Library system in New Jersey, US

Camden County Library is a county library system located in Camden County, New Jersey. It is headquartered in Voorhees, New Jersey.

==History==
The library system was established in 1921. At the time, Camden County was mostly rural. Service consisted of selecting and delivering small collections of books to schools and other locations used to supply books. The former headquarters library, located at the Camden County Courthouse, served mainly as a storage facility.

The library declined after World War II, but was revived with a new Commission who appointed a professional librarian and plans for relocation were made. In 1969, the headquarters moved to the Echelon Mall (now known as the Voorhees Town Center) in Voorhees. Then in 1977, the library moved across the street from the mall, where the current headquarters is located. In 2004, the branch was named in honor of M. Allan Vogelson, a county freeholder who developed the facility.
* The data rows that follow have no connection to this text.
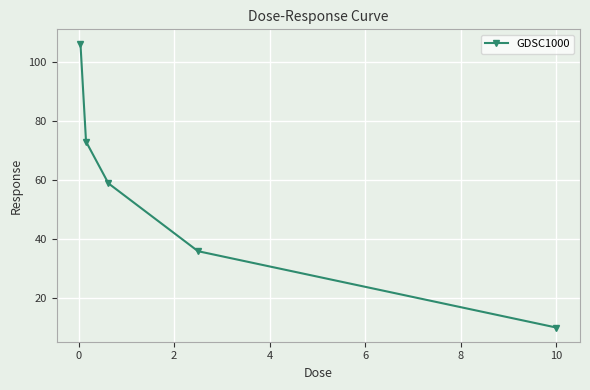

Does the chart display data point markers on the line(s)?

Yes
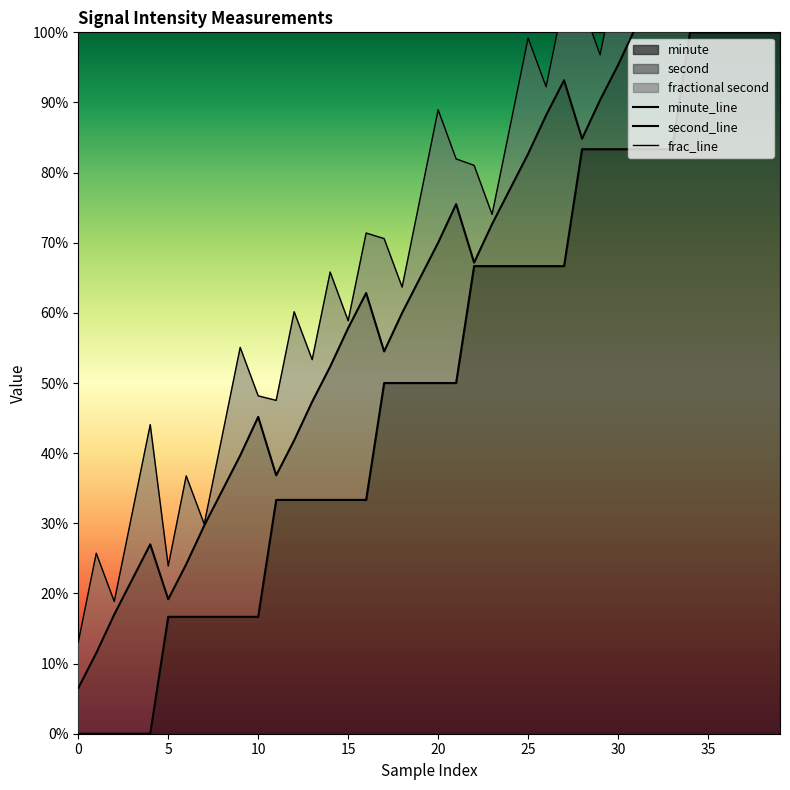

True or false: minute_line has a value of 1.1 at 26.

False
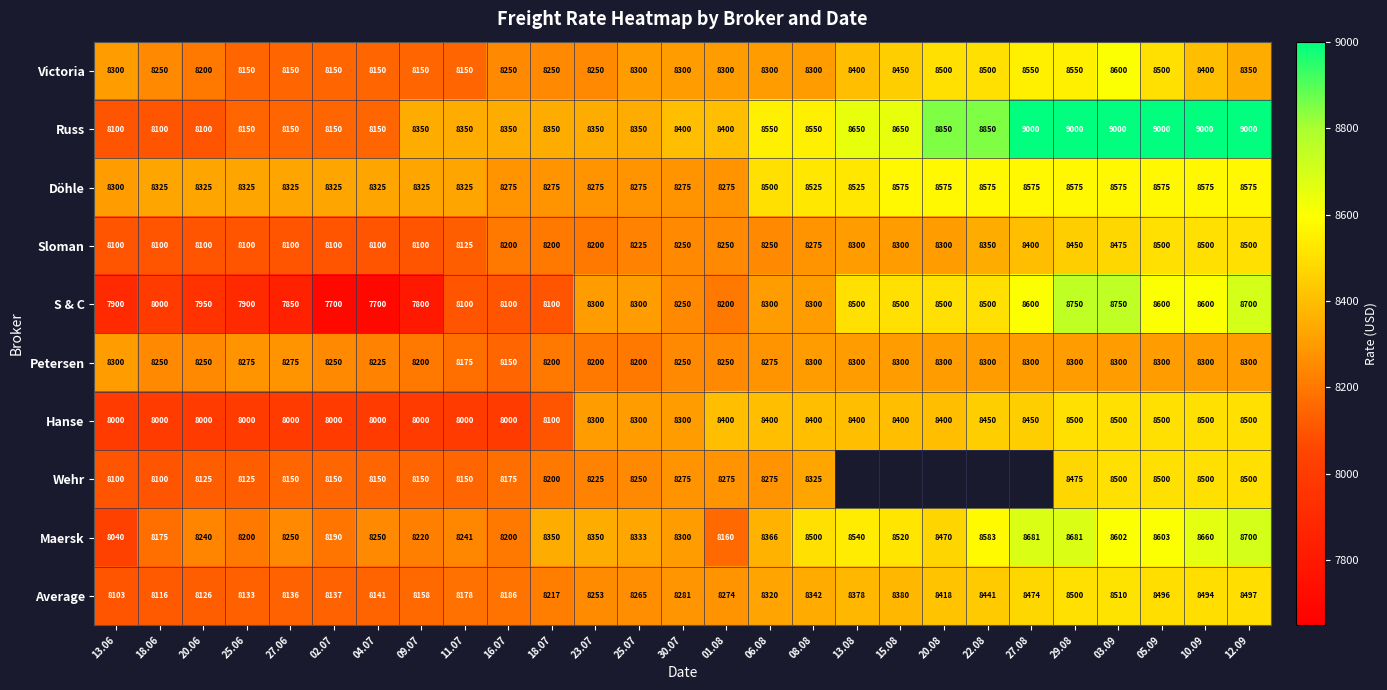

Which series changed the most between 20.06 and 29.08?

Russ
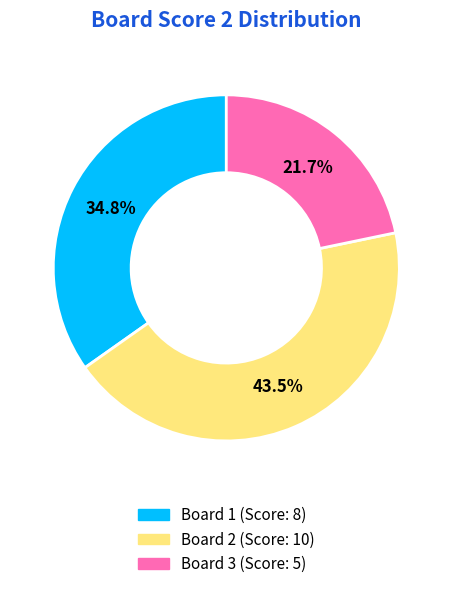

To the nearest percent, what is the difference between the largest and smallest slice percentages?

22%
Effective July 1, 2019, the library system eliminated late fines for most materials, becoming the first county library system in New Jersey to do so.

==Branches==
Branch locations are: Headquarters (Voorhees), South County Regional Branch (Atco), Bellmawr, Blackwood, Camden, Merchantville, and Westmont. The city of Camden previously had its own city library system. However, in 2010 Camden came close to being the first city in the United States to close its entire library system because of budget cuts. At the last moment, it was saved by the Camden County Library System, which agreed to take over and rescue the threatened branch and open a second branch on the Rutgers-Camden campus.

The Voorhees library conducted a book (and other media) sale each year of 30,000-50,000 items, at prices ranging from 50 cents to 3 dollars per item. It is one of the largest used-book sales in South Jersey. Book sales were discontinued in the spring of 2020.